OPEC is topping the headlines as oil shocks ripple global markets; a coalition of big oil producers shaping prices. Brief bio: group of major exporters (Arab, African, etc.) coordinating output.
Oil prices have risen as Middle East hostilities disrupt key supply routes, pushing Brent toward $79 a barrel. Markets anticipate further volatility depending on traffic through Hormuz and potential production adjustments by OPEC+. The developments intensify inflation risks and could influence central bank policy.
Global oil prices have surged after US and Israeli strikes on Iran, closing the Strait of Hormuz and disrupting tanker traffic; benchmark US crude has jumped more than 8% and Brent is up broadly. Stock markets from the US to Europe and Asia have fallen, airlines and travel firms are losing value, and energy and defence stocks are moving higher.
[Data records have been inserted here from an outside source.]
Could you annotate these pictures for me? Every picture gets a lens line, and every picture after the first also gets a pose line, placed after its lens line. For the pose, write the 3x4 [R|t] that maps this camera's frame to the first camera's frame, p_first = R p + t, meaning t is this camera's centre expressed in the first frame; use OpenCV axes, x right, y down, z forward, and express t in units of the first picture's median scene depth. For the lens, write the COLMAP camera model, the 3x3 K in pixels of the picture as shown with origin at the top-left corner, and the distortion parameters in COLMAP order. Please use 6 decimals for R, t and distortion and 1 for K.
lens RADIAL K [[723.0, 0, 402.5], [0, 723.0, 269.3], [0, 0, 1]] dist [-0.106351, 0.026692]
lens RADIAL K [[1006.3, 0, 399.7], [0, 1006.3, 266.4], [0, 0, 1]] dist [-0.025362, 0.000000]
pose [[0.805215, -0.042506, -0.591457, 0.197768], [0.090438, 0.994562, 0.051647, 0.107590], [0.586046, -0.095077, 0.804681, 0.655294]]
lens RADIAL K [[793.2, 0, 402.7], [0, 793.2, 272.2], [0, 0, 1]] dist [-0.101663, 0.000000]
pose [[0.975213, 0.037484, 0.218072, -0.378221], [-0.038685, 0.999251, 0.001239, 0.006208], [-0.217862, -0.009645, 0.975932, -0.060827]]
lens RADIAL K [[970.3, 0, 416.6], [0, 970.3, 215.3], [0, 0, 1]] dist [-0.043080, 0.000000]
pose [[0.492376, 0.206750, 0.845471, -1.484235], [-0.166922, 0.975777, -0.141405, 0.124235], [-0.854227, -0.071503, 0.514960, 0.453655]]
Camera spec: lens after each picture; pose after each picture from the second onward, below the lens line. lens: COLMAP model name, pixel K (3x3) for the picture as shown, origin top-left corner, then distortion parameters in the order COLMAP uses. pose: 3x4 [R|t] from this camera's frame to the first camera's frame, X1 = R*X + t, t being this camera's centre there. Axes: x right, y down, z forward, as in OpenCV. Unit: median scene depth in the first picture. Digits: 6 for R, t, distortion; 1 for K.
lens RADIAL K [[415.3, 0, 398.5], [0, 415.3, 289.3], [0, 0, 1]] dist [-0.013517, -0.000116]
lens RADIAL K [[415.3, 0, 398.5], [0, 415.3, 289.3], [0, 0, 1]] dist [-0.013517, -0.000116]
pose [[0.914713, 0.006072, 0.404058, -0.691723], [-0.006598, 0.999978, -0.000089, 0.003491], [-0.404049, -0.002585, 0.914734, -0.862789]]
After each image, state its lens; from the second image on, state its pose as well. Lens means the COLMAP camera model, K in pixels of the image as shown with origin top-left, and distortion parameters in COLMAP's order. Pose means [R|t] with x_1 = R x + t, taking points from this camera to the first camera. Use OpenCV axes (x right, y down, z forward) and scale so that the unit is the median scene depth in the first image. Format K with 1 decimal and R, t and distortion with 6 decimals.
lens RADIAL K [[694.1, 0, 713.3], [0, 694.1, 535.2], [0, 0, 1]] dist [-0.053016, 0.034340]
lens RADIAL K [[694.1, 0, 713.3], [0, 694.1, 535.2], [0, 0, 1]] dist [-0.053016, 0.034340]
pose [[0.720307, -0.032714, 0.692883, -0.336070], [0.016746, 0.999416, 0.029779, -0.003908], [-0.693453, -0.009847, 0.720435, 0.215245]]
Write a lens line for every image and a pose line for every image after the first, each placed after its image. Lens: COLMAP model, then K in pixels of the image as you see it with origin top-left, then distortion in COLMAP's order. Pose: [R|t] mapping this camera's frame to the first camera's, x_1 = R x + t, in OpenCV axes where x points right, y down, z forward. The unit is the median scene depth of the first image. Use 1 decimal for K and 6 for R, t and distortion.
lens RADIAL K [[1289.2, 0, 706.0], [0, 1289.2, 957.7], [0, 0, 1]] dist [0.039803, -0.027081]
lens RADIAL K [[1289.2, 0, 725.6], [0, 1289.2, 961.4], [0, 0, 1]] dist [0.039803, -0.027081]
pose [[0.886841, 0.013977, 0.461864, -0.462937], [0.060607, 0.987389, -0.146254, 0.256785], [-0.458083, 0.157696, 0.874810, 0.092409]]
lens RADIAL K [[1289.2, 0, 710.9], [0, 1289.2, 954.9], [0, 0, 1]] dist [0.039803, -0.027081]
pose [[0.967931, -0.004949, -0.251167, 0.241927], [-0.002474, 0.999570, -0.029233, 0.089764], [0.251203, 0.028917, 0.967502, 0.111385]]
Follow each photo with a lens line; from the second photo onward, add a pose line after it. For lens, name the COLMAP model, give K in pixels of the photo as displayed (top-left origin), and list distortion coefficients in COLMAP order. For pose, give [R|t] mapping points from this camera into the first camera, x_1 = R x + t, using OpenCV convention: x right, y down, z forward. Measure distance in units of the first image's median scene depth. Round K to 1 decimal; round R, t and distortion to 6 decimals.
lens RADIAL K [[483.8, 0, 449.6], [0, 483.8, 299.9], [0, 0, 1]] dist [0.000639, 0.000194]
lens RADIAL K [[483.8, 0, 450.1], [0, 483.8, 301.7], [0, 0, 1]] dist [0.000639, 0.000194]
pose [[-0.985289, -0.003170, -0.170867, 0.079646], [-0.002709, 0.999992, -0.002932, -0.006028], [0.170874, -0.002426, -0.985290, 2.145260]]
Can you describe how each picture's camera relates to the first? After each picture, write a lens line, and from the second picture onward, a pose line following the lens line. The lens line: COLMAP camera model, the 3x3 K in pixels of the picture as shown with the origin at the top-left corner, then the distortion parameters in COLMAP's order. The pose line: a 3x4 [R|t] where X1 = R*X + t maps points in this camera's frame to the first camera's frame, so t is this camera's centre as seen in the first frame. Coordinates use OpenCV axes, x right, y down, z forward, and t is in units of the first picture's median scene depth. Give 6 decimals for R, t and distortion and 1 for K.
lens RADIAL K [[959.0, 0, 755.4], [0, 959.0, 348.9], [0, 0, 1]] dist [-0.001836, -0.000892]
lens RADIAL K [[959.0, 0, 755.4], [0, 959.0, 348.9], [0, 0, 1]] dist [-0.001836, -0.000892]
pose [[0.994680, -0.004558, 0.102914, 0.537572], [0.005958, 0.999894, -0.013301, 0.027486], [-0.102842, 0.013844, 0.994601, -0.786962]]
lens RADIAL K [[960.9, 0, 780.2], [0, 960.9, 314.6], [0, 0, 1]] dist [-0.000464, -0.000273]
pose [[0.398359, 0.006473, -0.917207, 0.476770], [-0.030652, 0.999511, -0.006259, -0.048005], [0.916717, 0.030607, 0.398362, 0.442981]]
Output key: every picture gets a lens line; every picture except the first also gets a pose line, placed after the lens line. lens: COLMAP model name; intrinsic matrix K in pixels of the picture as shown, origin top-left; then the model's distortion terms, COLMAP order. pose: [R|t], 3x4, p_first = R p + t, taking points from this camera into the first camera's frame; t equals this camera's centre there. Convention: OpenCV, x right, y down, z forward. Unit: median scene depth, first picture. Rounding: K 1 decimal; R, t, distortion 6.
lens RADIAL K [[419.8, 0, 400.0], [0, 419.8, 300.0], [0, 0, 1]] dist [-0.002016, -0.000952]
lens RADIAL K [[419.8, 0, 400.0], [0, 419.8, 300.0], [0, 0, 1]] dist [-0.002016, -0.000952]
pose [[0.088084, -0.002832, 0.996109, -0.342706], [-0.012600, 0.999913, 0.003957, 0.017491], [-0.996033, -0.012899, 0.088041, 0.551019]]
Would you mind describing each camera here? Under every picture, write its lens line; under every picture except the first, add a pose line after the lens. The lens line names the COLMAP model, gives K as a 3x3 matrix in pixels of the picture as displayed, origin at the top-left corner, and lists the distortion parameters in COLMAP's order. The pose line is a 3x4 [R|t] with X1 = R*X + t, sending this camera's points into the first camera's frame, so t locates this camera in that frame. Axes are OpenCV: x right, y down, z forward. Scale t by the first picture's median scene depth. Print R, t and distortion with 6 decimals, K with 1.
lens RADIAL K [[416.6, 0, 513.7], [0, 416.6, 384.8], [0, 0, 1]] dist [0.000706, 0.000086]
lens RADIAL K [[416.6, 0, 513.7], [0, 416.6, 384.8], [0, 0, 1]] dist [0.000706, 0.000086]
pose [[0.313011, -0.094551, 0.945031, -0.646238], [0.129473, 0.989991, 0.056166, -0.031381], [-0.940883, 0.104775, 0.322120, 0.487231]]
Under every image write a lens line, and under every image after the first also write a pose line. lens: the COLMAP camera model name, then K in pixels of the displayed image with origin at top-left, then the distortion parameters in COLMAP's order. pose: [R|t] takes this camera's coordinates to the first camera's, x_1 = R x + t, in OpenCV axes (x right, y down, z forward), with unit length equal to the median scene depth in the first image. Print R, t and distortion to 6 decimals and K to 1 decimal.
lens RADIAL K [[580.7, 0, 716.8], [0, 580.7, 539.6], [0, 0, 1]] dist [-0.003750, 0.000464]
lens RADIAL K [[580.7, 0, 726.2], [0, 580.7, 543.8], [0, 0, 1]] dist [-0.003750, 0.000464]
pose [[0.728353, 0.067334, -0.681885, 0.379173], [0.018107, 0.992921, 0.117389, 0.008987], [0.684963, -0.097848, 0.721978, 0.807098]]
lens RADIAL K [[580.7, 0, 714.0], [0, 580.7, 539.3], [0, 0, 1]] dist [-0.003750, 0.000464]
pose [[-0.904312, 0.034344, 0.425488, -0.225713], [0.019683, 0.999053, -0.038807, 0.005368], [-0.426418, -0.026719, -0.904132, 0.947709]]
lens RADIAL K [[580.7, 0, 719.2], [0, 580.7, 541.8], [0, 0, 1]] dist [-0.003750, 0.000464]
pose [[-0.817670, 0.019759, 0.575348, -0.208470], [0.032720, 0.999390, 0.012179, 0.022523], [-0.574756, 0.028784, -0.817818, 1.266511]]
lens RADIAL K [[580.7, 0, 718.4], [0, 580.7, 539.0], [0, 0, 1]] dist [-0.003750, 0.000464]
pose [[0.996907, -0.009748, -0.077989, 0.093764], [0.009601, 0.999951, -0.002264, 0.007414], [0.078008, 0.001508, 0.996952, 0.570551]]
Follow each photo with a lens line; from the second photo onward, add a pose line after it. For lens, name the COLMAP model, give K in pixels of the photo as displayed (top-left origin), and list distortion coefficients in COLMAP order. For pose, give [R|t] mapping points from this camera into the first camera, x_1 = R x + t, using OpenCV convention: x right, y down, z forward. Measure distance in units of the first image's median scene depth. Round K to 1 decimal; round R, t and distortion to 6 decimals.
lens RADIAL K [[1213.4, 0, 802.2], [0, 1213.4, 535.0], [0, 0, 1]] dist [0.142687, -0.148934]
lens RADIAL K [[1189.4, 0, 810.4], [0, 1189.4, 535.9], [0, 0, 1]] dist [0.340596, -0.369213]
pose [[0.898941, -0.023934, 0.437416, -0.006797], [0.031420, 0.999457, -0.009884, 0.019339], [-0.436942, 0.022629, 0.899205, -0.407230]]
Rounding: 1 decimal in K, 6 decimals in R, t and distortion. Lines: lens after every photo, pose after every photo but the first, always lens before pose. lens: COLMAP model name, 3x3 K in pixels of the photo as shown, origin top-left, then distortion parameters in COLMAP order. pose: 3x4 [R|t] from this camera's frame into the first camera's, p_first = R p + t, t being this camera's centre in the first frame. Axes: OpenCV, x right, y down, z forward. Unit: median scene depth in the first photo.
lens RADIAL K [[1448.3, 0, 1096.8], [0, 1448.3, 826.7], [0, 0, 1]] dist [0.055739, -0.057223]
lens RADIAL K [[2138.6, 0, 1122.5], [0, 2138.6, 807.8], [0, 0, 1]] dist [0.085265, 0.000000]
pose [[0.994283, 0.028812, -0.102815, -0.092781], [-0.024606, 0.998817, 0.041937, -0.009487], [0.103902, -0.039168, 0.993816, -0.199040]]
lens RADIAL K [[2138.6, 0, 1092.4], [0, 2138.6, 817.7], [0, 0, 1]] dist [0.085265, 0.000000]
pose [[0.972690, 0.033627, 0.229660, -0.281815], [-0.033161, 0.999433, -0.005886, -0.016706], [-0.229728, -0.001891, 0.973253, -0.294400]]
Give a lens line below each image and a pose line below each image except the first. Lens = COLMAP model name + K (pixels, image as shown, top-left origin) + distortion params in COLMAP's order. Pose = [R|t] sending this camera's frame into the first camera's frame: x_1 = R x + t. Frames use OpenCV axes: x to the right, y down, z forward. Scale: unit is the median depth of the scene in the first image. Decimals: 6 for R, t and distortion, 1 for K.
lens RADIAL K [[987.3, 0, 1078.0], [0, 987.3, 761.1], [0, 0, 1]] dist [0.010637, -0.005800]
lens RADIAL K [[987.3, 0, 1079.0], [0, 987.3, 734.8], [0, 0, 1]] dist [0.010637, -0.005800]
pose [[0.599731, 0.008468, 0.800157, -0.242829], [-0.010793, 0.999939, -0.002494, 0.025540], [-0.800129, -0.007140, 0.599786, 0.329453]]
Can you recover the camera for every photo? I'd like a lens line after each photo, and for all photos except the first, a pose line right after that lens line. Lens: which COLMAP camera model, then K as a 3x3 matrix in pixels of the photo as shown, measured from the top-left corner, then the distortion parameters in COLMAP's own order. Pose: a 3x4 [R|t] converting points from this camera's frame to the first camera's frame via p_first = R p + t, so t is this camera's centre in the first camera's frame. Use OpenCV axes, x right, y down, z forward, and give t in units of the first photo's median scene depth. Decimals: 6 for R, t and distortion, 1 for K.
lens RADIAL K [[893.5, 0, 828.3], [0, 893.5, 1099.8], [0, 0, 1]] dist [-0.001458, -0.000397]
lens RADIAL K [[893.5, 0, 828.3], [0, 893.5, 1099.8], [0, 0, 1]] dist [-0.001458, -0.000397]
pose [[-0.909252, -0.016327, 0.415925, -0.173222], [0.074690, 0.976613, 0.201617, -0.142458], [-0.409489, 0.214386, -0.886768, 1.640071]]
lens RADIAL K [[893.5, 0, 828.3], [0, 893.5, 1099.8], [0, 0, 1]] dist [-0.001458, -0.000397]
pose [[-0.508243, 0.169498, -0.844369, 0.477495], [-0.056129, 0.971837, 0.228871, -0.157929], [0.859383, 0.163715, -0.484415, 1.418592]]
Eight OPEC+ countries, including Saudi Arabia, Russia, Iraq, UAE, Kuwait, Kazakhstan, Algeria, and Oman, have agreed to increase oil production by 206,000 barrels per day starting in May 2026. The move follows a recent surge in oil prices caused by the closure of the Strait of Hormuz, which has disrupted exports from key Gulf producers. Nigeria remains sidelined due to its inability to meet quotas. The decision reflects a cautious approach to market stability as disruptions continue.
The United Arab Emirates has announced it has withdrawn from OPEC and the OPEC+ alliance effective May 1, saying a review of its production policy and expanded domestic capacity require greater national control. The move removes a major spare-capacity holder and will weaken OPEC's ability to stabilise global oil supply when Gulf shipping resumes.
The UAE has exited OPEC and is re-evaluating its multilateral commitments, signaling a shift in Gulf dynamics. Riyadh and Abu Dhabi remain economically intertwined despite strategic disagreements, with both states prioritizing autonomy and continued trade.